Le 4 février, après l’intervention de Raffarin devant le Conseil Economique et Social, la CGT écrit : "Le premier ministre se refuse à revenir sur le processus en œuvre depuis dix ans avec les décisions Balladur qui aboutiront à une baisse de 1/3 des retraites dans une génération (indexation sur les prix et non sur les salaires, allongement à 25 ans de la période de référence, passage à 40 ans de cotisation.)" C’est vrai, Raffarin refuse, mais que revendique la direction de la CGT ? Dans le même texte : "... faire prendre en compte les exigences majeures rappelées dans la déclaration commune du 7 janvier (...) obtenir la mise en cause du processus Balladur de 1993 pour le secteur privé qui provoque l’effondrement des retraites. Ces exigences comme le refus d’un alignement par le bas pour les régimes du secteur public, sont autant de priorités...". L’idée fait son retour, la formulation reste prudente et ne laisse pas apparaître clairement la revendication "37,5 annuités pour tous privé public pour une retraite à taux plein" (ça va toujours mieux en le disant), pas plus que la pétition nationale CGT du 10 février.
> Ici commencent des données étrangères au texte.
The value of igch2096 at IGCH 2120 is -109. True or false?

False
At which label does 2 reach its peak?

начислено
Au lendemain des manifestations du 1er février, la CFDT écrivait : "La déclaration commune, signée par 7 organisations le 6 janvier dernier, illustre aussi ce rapprochement des positions. Haut niveau de retraite, départ à 60 ans à taux plein dès 40 ans de cotisation, mesures spécifiques pour les travaux pénibles, développement des politiques d’emploi, de tous ces points les syndicats ont fait leur priorité". Le texte du 1er février est la grande satisfaction de la CFDT, déclaration sans cesse remise en avant pour ne pas laisser de distances à la CGT et à FO. Après l’intervention de Raffarin, Chérèque dit : "La CFDT prendra ses responsabilités jusqu’à soutenir une réforme si elle est claire, si elle reprend les éléments principaux de nos propositions".
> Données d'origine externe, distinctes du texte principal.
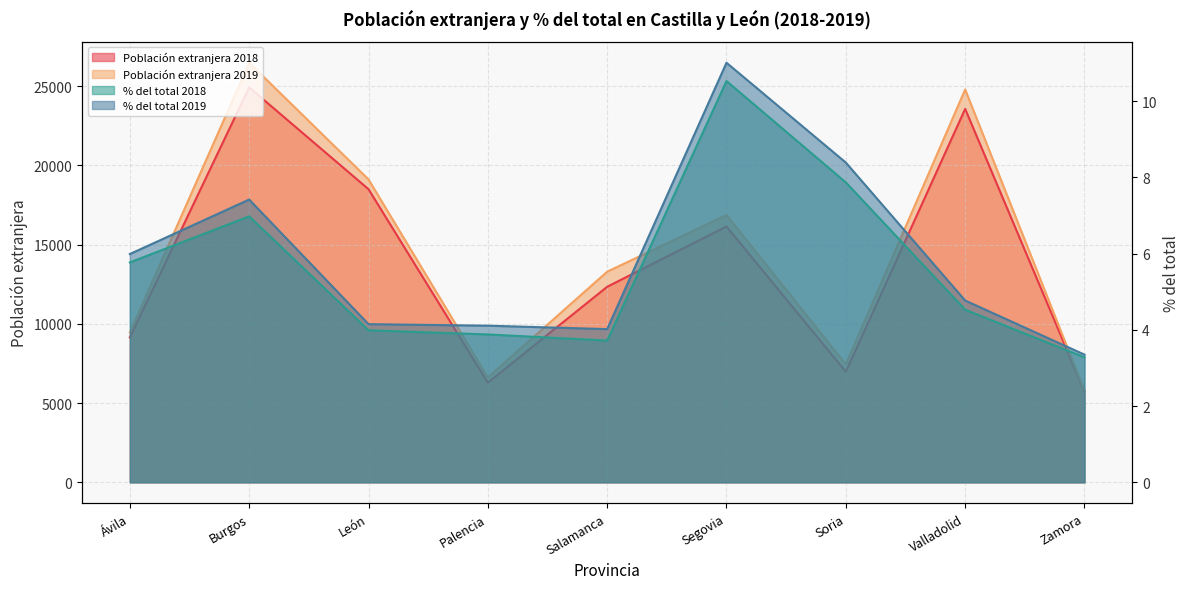

What is the difference between the % del total 2019 values at Segovia and Soria?

2.6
FO tente d’éclairer les divergences entre CFDT et CGT : "Si à la CFDT, on estime que le gouvernement a "visiblement entendu les salariés qui ont manifesté dans toute la France" samedi dernier, ce n’est pas le sentiment de la CGT et de FO qui appellent les salariés à se mobiliser". FO se retrouve dans une situation assez analogue à celle de novembre 1995 : on voudrait bien y aller mais pas seul. De là quelques appels du pied à la CGT. FO se découvre davantage : "Marc Blondel a rappelé à Fillon et Delevoye que les salariés n’avaient pas manifesté samedi dernier pour l’allongement de la durée de cotisation" et use d’une pirouette pour évoquer les 37,5 annuités pour tous, sans en faire un point de clivage : "Il faut donc dire clairement qu’allonger celle-ci (la durée de cotisation) au-delà (de 37,5 annuités) est une solution illusoire puisqu’elle aurait pour objectif principal de réduire le montant calculé des retraites des salariés. Il y a donc urgence à revenir sur les dispositions des lois Balladur de 1993. (...) Depuis les travaux du COR, on sait que cette mesure ne coûterait que 0,3 point de PIB supplémentaire à l’horizon 2040". Dans La Tribune du 10 février, Blondel déclare, plus explicite, que 37,5 annuités pour tous "c’est parfaitement possible".
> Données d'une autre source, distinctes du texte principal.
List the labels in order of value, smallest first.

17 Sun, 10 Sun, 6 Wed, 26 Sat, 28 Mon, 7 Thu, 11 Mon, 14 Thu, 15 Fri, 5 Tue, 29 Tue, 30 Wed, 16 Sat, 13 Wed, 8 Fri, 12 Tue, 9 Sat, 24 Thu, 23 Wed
La direction CFDT est dans les bras de la contre-réforme. FO s’en tient aux finasseries stratégiques habituelles. La CGT voit gonfler ses tourments internes. Bref, l’art de ne pas écrire les choses en laissant croire qu’on les a dites... un jeu de dupes et de billard à 3 bandes dont nous ne saurions rester spectateurs.

Agir pour convaincre et casser le face à face CGT-CFDT, élément déterminant quant aux suites rapides à donner aux manifestations du 1er février. Cela passe nécessairement par une campagne contre la fatalité et par des initiatives qui associent travailleurs du public et du privé. L’enjeu n’est pas l’unité a minima des appareils syndicaux pour des demis victoires qui sont toujours de vraies défaites, mais bien l’unité du monde du travail pour défendre et accroître des positions acquises par des décennies de luttes.